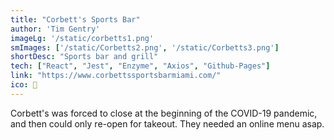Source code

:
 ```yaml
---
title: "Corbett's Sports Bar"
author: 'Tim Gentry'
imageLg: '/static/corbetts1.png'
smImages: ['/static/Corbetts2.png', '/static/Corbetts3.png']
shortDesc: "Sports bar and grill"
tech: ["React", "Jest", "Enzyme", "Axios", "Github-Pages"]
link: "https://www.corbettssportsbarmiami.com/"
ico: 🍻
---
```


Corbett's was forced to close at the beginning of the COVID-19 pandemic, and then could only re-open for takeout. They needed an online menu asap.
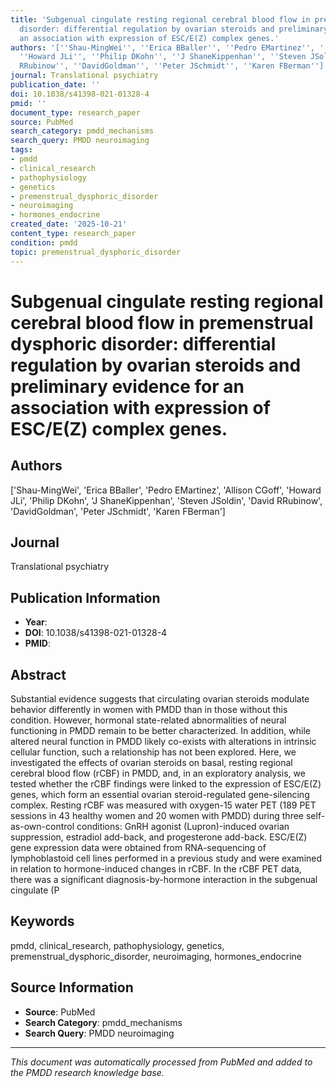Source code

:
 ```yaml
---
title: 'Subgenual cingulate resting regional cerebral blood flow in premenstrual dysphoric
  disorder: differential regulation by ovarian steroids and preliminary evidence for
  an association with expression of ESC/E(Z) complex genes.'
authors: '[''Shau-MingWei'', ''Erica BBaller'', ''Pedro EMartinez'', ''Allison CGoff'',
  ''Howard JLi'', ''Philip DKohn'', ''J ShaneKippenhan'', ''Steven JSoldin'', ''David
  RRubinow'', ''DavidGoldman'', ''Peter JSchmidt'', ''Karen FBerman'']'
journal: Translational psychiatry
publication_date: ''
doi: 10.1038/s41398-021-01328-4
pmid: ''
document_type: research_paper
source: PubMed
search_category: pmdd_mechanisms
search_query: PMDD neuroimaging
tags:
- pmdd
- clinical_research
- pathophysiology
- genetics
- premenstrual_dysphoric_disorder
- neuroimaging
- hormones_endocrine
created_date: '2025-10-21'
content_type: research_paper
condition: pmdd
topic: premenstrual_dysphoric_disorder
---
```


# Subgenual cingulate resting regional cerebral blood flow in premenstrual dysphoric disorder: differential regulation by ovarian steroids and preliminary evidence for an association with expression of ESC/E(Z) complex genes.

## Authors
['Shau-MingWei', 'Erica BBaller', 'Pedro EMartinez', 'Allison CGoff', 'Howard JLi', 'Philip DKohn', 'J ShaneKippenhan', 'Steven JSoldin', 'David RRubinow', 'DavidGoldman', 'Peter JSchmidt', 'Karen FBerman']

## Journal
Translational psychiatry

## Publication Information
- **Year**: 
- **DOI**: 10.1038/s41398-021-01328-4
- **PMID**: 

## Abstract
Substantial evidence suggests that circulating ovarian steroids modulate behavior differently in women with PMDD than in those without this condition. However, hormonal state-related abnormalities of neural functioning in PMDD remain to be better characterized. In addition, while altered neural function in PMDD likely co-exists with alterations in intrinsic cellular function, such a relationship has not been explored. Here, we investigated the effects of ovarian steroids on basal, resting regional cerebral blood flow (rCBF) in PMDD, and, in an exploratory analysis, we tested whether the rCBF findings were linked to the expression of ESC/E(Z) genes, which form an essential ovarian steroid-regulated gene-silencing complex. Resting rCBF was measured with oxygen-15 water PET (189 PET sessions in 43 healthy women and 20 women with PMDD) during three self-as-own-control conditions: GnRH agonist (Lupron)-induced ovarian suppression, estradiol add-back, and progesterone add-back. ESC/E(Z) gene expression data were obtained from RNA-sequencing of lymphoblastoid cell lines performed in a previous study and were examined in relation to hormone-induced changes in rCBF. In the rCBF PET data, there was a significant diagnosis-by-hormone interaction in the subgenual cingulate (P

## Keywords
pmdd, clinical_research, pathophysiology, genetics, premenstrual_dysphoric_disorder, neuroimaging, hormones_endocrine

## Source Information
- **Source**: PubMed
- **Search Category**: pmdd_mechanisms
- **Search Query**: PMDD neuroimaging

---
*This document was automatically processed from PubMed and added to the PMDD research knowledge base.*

+++++

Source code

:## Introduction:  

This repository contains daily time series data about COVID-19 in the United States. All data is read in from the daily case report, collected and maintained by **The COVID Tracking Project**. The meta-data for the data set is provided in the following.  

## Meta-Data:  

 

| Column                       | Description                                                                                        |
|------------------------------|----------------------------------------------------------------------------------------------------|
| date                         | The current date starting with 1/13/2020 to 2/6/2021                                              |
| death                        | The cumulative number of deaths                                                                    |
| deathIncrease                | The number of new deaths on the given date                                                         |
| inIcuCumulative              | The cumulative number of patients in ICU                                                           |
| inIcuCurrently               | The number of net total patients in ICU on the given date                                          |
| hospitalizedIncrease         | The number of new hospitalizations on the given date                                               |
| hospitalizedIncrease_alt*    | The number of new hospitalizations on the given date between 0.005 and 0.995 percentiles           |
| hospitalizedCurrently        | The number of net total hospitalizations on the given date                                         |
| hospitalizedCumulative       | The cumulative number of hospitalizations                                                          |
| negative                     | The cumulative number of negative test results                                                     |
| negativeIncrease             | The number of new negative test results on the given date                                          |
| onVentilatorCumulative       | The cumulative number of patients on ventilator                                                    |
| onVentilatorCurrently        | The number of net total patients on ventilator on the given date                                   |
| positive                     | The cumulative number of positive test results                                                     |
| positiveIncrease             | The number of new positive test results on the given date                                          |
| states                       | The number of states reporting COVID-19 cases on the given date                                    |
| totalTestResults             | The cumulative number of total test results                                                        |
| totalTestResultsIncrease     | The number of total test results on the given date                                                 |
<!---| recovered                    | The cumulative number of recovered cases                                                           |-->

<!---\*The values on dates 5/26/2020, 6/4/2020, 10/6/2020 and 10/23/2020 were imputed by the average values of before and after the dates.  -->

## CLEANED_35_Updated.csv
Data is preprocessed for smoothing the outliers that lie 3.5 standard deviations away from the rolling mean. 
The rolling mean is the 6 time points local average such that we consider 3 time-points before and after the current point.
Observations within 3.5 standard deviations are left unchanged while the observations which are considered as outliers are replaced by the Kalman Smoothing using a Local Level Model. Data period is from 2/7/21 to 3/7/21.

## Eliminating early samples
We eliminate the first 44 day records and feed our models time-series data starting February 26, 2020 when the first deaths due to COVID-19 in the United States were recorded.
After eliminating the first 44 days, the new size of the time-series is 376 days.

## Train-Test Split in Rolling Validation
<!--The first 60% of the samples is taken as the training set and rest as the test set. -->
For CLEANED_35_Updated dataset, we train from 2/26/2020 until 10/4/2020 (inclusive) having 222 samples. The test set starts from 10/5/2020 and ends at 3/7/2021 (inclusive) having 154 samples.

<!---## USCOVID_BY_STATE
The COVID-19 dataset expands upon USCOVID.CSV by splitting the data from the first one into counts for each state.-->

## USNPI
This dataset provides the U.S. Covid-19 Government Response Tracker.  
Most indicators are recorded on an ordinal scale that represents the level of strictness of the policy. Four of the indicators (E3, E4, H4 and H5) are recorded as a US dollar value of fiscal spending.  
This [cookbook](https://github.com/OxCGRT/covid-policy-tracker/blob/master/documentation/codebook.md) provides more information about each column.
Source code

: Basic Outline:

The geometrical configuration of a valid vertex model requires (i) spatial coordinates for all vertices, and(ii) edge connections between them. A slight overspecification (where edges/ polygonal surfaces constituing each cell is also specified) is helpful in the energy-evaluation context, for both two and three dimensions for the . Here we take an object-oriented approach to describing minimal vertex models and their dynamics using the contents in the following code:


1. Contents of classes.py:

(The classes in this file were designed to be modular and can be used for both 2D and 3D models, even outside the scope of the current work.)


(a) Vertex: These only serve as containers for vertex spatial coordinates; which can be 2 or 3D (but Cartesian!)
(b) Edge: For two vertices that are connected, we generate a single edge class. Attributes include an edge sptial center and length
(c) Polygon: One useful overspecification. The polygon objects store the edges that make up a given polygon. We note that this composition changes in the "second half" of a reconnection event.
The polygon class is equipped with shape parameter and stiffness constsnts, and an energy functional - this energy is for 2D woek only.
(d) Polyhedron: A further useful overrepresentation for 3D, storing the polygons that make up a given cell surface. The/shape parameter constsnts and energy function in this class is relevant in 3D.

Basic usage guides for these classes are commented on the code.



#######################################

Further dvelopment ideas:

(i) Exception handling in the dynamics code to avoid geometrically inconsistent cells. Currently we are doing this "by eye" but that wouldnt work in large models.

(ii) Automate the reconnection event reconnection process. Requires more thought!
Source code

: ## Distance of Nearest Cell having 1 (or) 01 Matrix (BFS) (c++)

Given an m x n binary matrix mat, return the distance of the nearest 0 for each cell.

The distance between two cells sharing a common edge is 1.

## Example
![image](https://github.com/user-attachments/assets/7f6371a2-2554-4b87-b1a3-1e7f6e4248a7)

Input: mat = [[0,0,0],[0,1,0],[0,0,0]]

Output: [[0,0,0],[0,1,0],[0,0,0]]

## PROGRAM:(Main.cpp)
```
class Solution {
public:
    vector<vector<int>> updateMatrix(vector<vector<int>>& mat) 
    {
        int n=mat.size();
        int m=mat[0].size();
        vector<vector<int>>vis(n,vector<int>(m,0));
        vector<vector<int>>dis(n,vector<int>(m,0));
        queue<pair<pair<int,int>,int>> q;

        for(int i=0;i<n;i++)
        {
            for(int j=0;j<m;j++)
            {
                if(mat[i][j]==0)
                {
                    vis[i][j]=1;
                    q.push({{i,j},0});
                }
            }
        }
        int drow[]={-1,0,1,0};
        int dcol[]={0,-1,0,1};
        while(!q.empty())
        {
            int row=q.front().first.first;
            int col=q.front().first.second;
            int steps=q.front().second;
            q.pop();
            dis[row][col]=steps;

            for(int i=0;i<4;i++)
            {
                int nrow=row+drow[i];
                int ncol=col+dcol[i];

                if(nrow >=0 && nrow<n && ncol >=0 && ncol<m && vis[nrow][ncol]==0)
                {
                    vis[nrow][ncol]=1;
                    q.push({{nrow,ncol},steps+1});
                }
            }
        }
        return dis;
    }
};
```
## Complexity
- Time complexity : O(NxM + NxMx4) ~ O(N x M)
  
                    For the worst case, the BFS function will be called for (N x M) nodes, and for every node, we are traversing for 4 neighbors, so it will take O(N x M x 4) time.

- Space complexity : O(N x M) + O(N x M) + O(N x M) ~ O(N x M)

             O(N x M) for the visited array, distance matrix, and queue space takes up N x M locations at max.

+++++

WORK REQUIRED
Find every line above that contains the word "Translational", and return each one.

ANSWER SPACE
journal: Translational psychiatry
Translational psychiatry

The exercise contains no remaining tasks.